New York’a ilk gittiğimde içimden yükselen bu kente yerleşmek ve serserilik yapmak isteğini güçlükle bastırmıştım. Kendimi, kentin olağanüstü anarşik havasının yaydığı rüzgârın önüne bırakıp, yarın ne olacak diye düşünmeden, nerede akşam orada sabah yaşamaya karşı dayanılmaz bir istek duymuştum.
Şimdikinden bir hayli gençtim elbette. Ama o zaman da sorumsuz bir insan olduğum söylenemezdi. Yine de kendimi dönüş uçağında bulana kadar, pasaportumu yakmak da dahil olmak üzere, bir sürü proje geliştirmiştim.
Uçak JFK’dan havalanıp Türk gazeteleri dağıtıldığında ne kadar büyük bir hatadan döndüğümü de anlamakta gecikmedim.
Topu topu 10 gün önce bıraktığım memleketimde sanki bir koca defter kapatılmış, yepyeni bir defter açılmış gibiydi. 10 gün öncenin olaylarından neredeyse tek bir satır yoktu. Yerlerini en az onlar kadar önemli olan bir sürü olay almıştı.
0 anda zihnime bir açıklık geldi. Aslında biz Türkiye’de 40 milyon kafadan oluşan büyük bir vücut halinde (o zamanlar nüfus o kadardı) ‘serserilik’ yapıyorduk. Belki her akşam yattığımız yer değişmiyordu ama gelecek konusunda hiç düşünmeden sadece günümüzü yaşıyorduk. Hayat rüzgârının önünde bir o yana bir bu yana savruluyor, düşüyor, kalkıyor, ertesi gün bambaşka maceralara yelken açıyorduk.
Cumhurbaşkanı Süleyman Demirel’in Fransa ve son İspanya gezisi o uçak yolculuğu boyunca düşündüklerimi hatırlamama vesile oldu.
Aralık ayının sonlarına doğru, yani topu topu iki ay önce, Türkiye’nin gündemindeki en önemli konu, Avrupa Birliği’nin Türkiye’yi genişleme süreci dışında bırakan kararıydı. Beş on gün boyunca Avrupa ile yatıp Avrupa ile kalktık. Başbakanımız, dışişleri bakanımız demeçler verdi, jet ziyaretler yaptı. Avrupa Birliği’ne girme konusunda ne kadar istekli olduğumuz söylendi. Gelecek toplantıda (önümüzdeki haziranda yapılacak) karar değişmezse yeni bir dünya kurup, bu dünya içinde yer alma hayalleri seslendirildi.
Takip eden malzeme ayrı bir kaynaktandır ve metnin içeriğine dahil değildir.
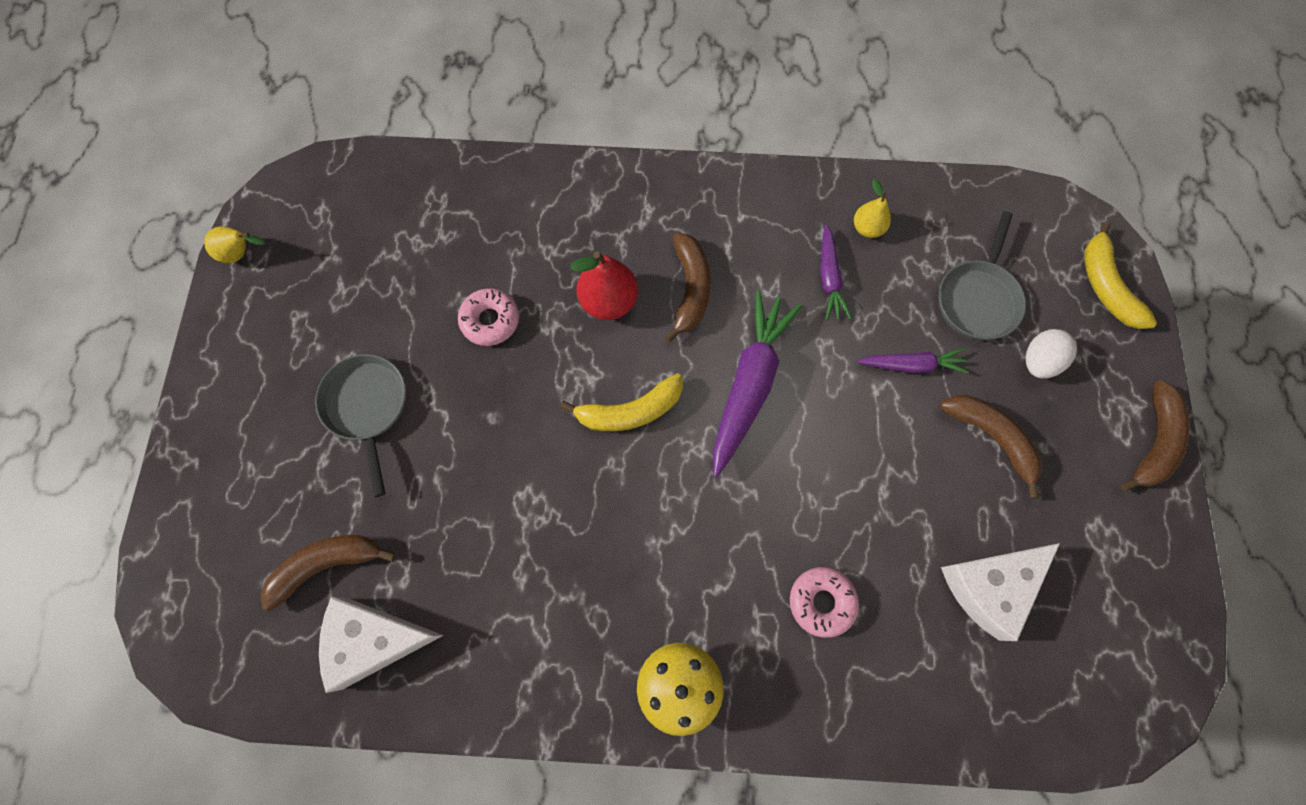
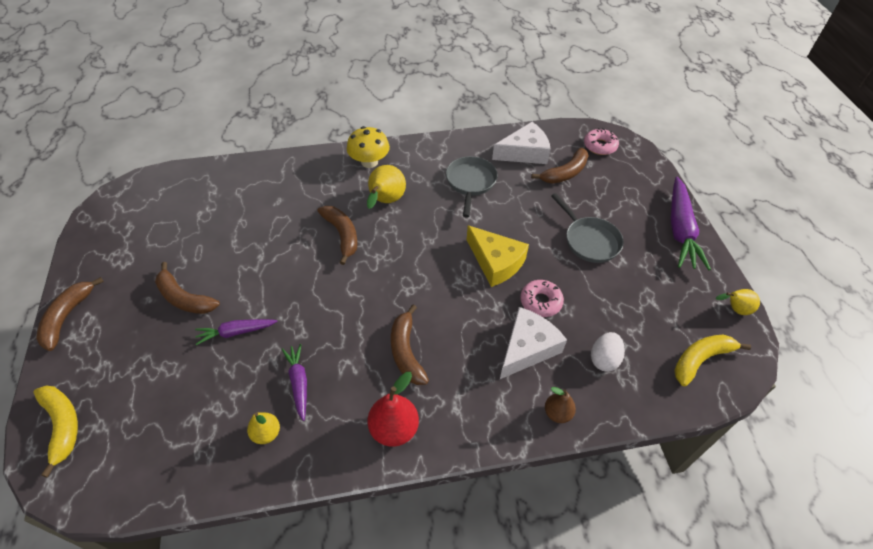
camera: 165 degrees right, 20 degrees down
(526, 399) = (495, 262): none -> yellow cheese
(535, 180) = (557, 413): none -> brown pear
(608, 301) = (464, 331): red pear -> red pear (394, 429)
(630, 411) = (428, 268): yellow banana -> yellow banana (700, 360)
(667, 568) = (385, 201): none -> yellow pear
(749, 385) = (352, 298): purple carrot -> purple carrot (680, 230)
(751, 507) = (342, 235): none -> brown banana
(821, 602) = (298, 202): pink donut -> pink donut (600, 146)
(978, 299) = (177, 392): grey pan -> grey pan (470, 183)
(990, 586) = (199, 225): white cheese -> white cheese (527, 348)
(1039, 361) = (138, 354): white egg -> white egg (604, 359)

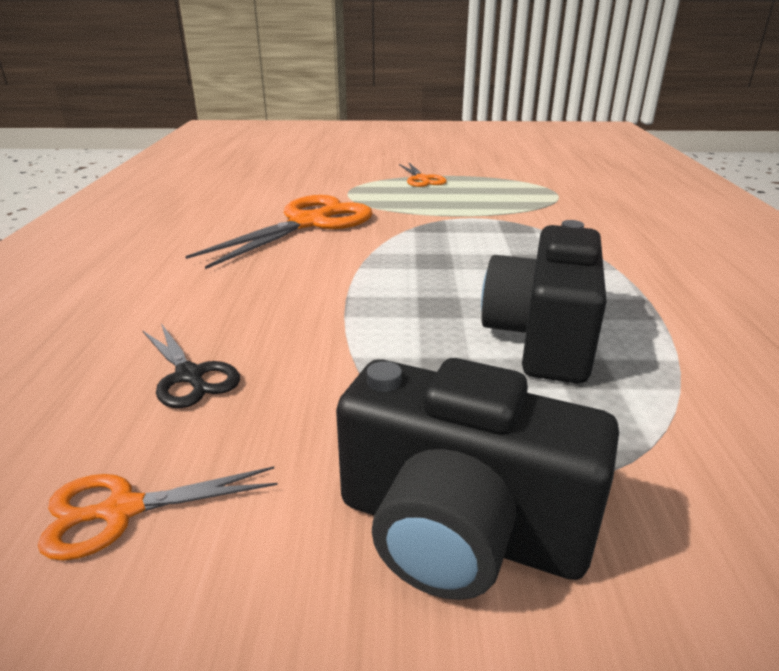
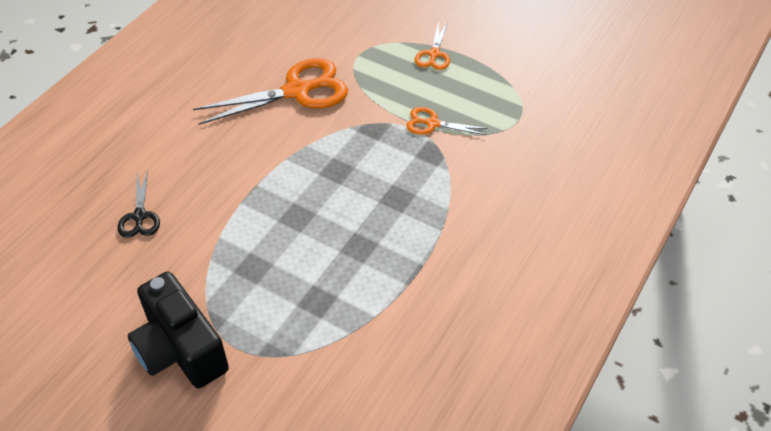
camera: 30 degrees right, 20 degrees up
(121, 510) = (76, 282): orange scissors -> orange scissors (432, 123)
(542, 337) = (325, 267): black camera -> none

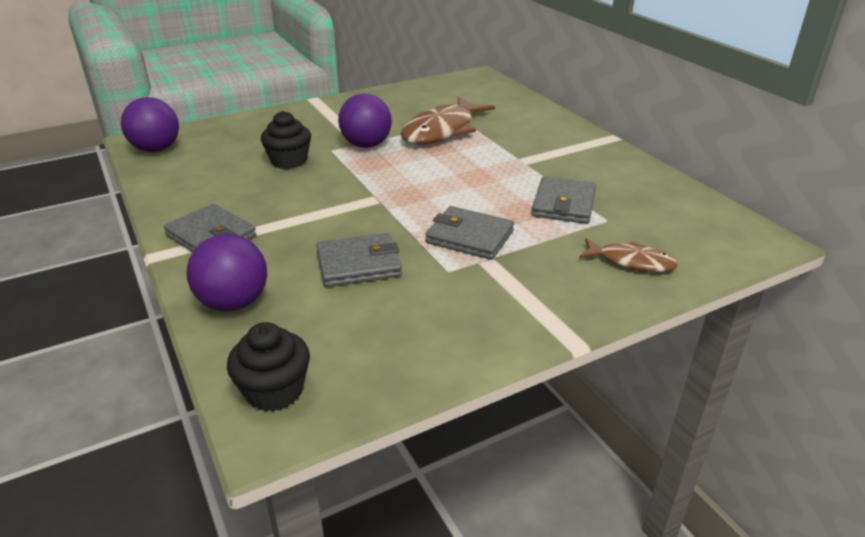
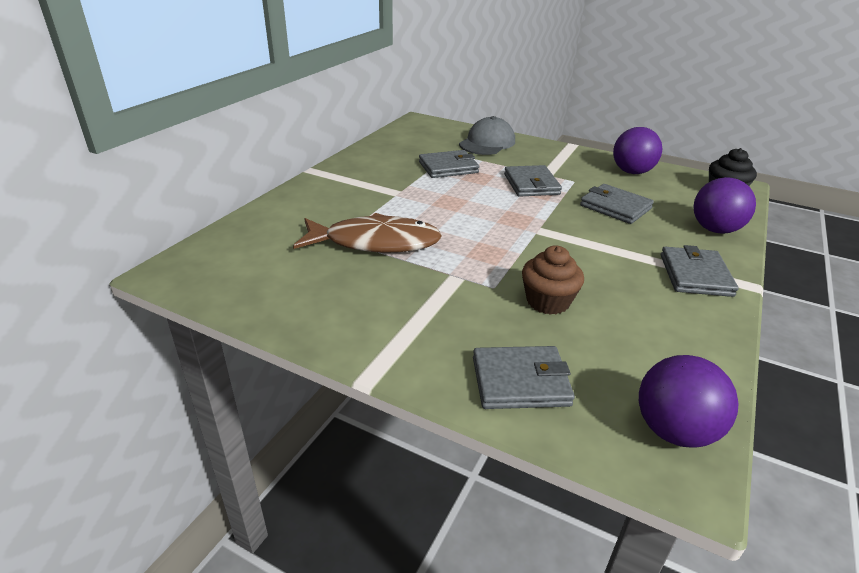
camera: 125 degrees left, 0 degrees up
(249, 128) = (520, 381): none -> grey wallet
(289, 161) = (548, 301): black cupcake -> brown cupcake
(366, 145) = (457, 271): purple ball -> purple ball (632, 172)
(631, 262) = (487, 143): brown fish -> grey cap

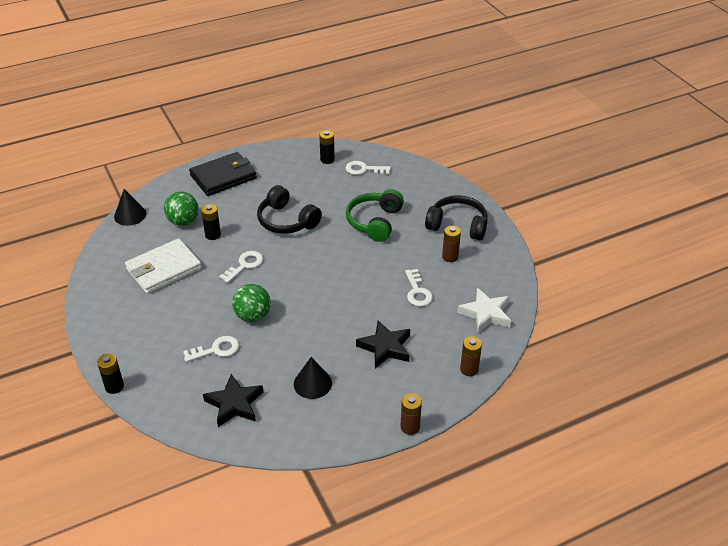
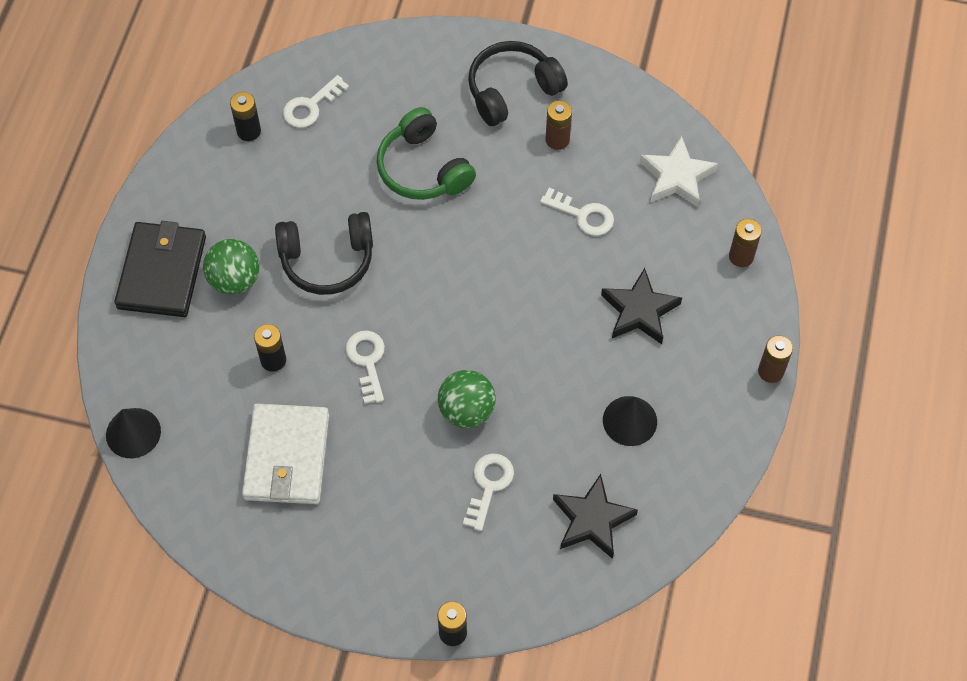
camera: 50 degrees left, 20 degrees up
(183, 221) = (211, 377): green ball -> green ball (235, 280)

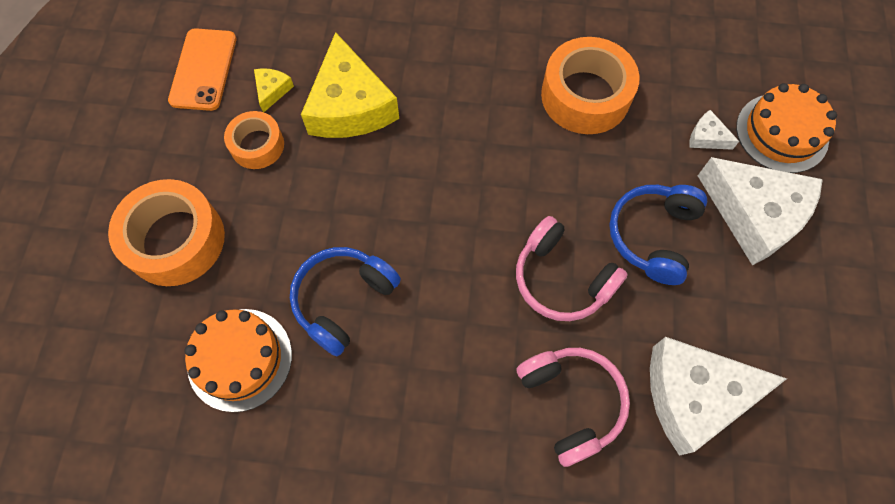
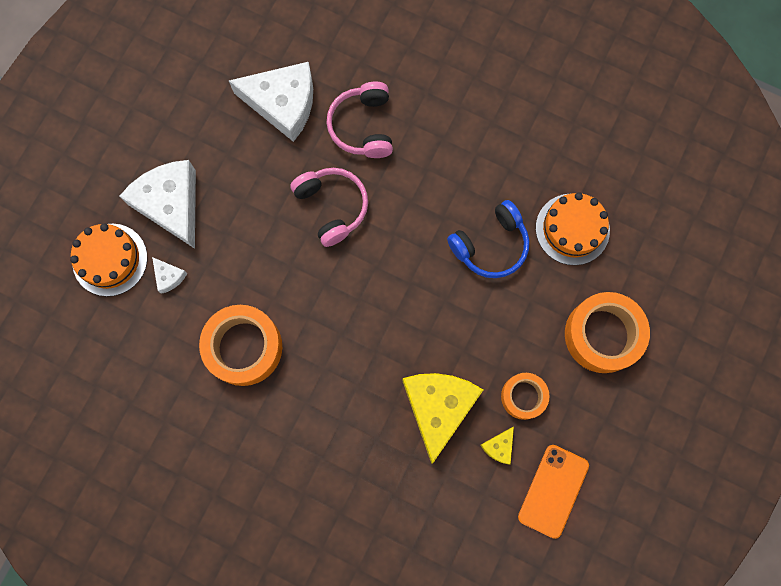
camera: 160 degrees left, 10 degrees up
(653, 236) = (252, 215): blue headphones -> none

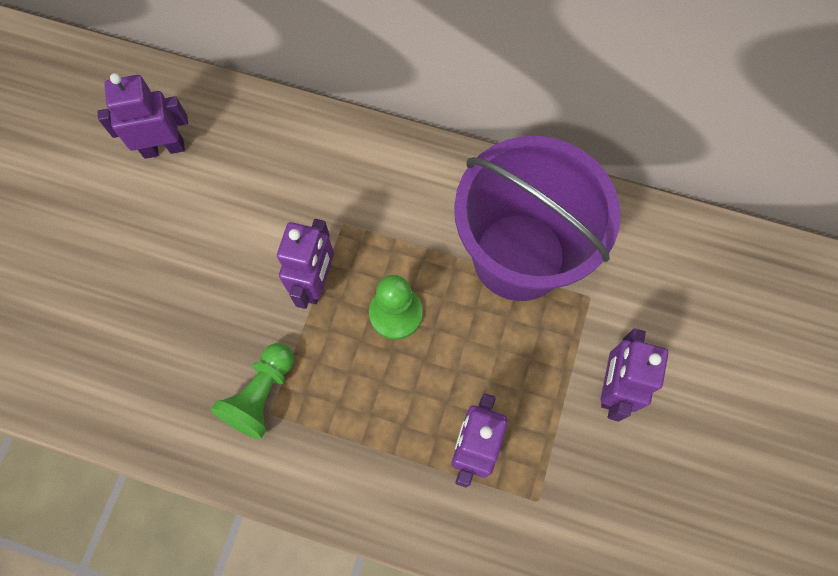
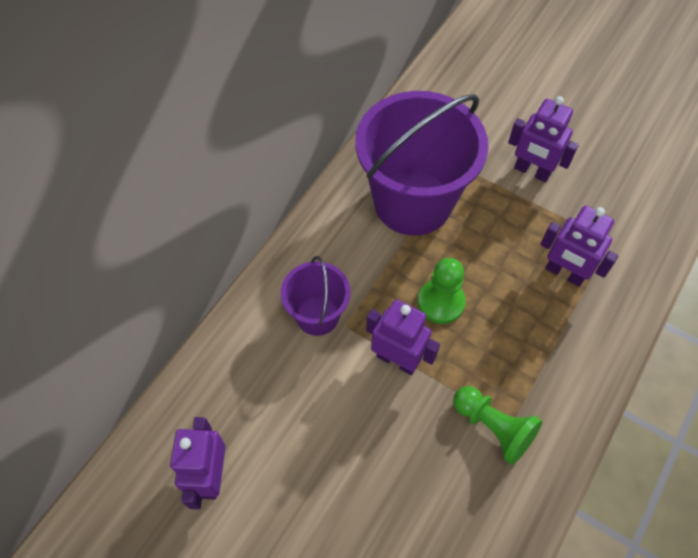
camera: 75 degrees left, 10 degrees down
(347, 194) = (317, 315): none -> purple bucket

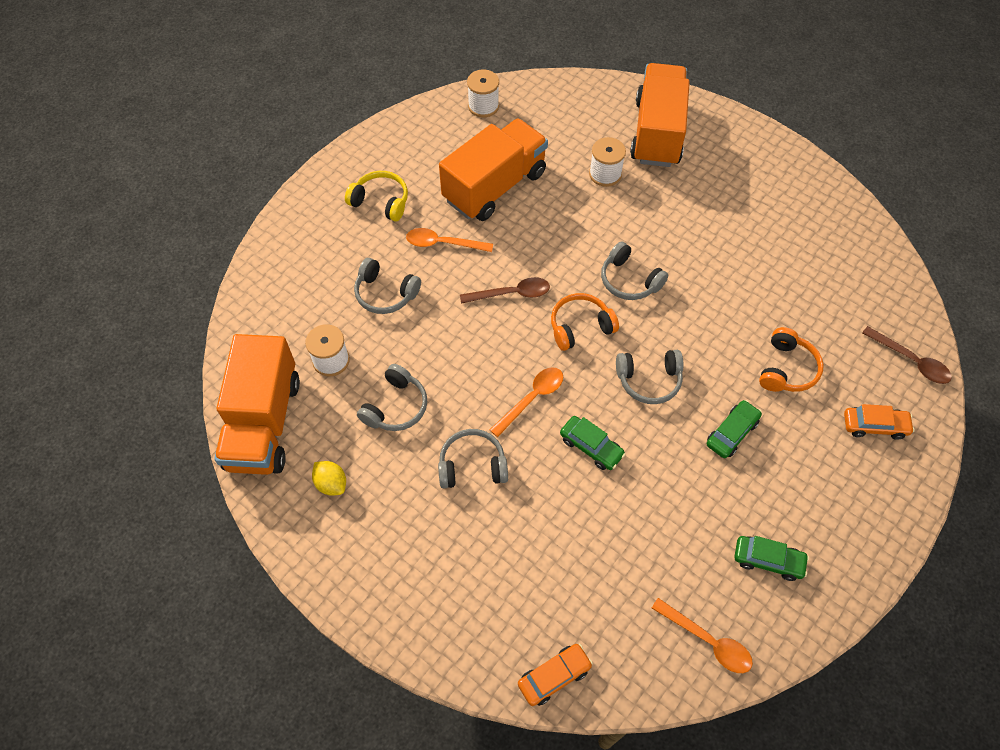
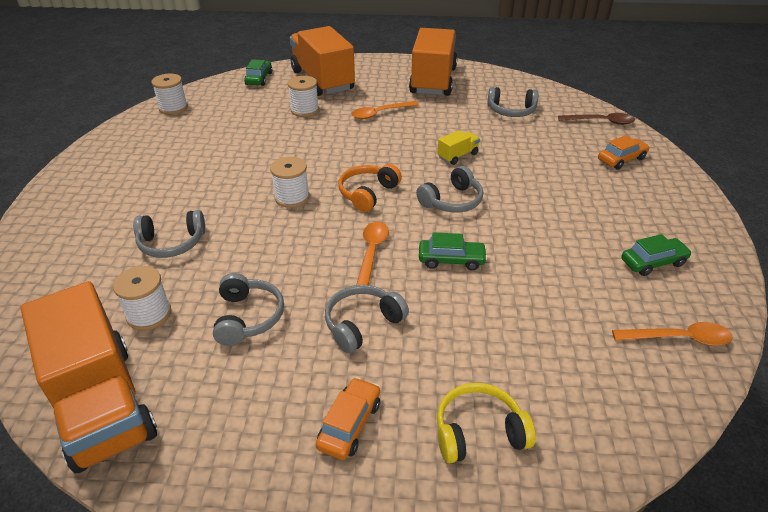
camera: 35 degrees left, 20 degrees down
(331, 483) = (226, 416): yellow lemon -> none
(381, 202) = (120, 188): yellow headphones -> yellow headphones (478, 432)
(443, 243) = (203, 191): orange spoon -> orange spoon (380, 113)
(494, 186) = (221, 145): orange truck -> orange truck (433, 81)
(511, 294) = (292, 197): brown spoon -> white spool
(554, 676) = (600, 448): orange car -> orange car (349, 424)
(629, 280) = (379, 155): grey headphones -> grey headphones (511, 111)
(705, 325) = (457, 156): none -> yellow truck
(731, 433) = (541, 203): green car -> green car (259, 79)
(786, 369) = (536, 155): orange headphones -> none

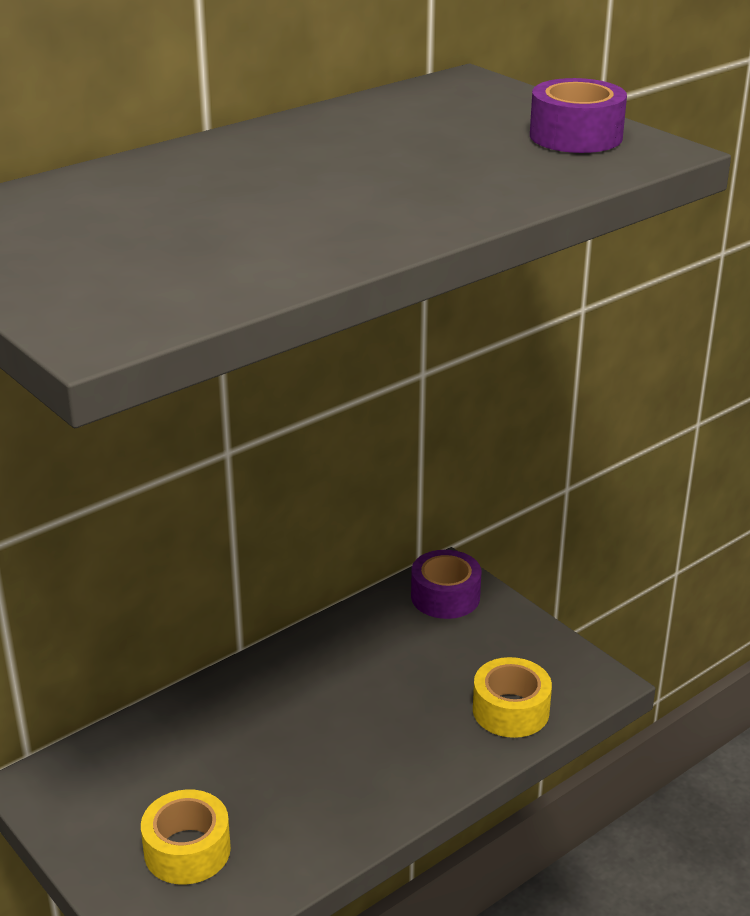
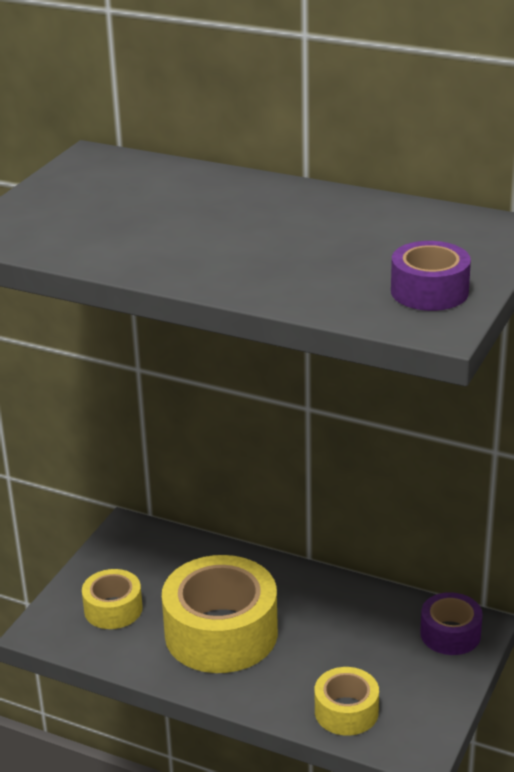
camera: 65 degrees right, 0 degrees up
(312, 764) = (221, 633): none -> yellow tape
Sonra her şey unutulup gitti. Kendimizi başka rüzgârlara kaptırdık. İki aydır hükümetin Avrupa Birliği ile ilgili tek bir adım attığı yok.
Ne Avrupalı olmanın zorunlu şartı sayılan demokratikleşme ve insan hakları konusunda bir adım atıldı, ne de Avrupa Birliği’nin kararını değiştirmesine yönelik olarak elle tutulur diplomatik girişim var.
Bir tek Cumhurbaşkanı bunu kendisine iş edinmiş, Avrupa’ya yolu düştükçe konuyu gündeme getirmeye çalışıyor.
Oysa Fransa Cumhurbaşkanı’ndan sonra dün de İspanya Senato Başkanı’nın söylediği sözler Avrupa’da Türkiye konusunda Almanya’nınkinden bir hayli farklı görüşlerin de olduğunu ortaya koyuyor. Doğru diplomatik adımlar atılsa, içeride zaten yapılması gereken demokratikleşme programı devreye sokulsa, Türkiye bu konuda bir hayli yol alabilecek gibi görünüyor.
Bunların hiçbiri yapılmadığı için Avrupa’nın sınırları dibinde, ama ondan sanki yüzyıllar kadar uzakta, tıpkı yarın ne olacağını umursamayan bir serseri gibi yaşayıp gidiyoruz.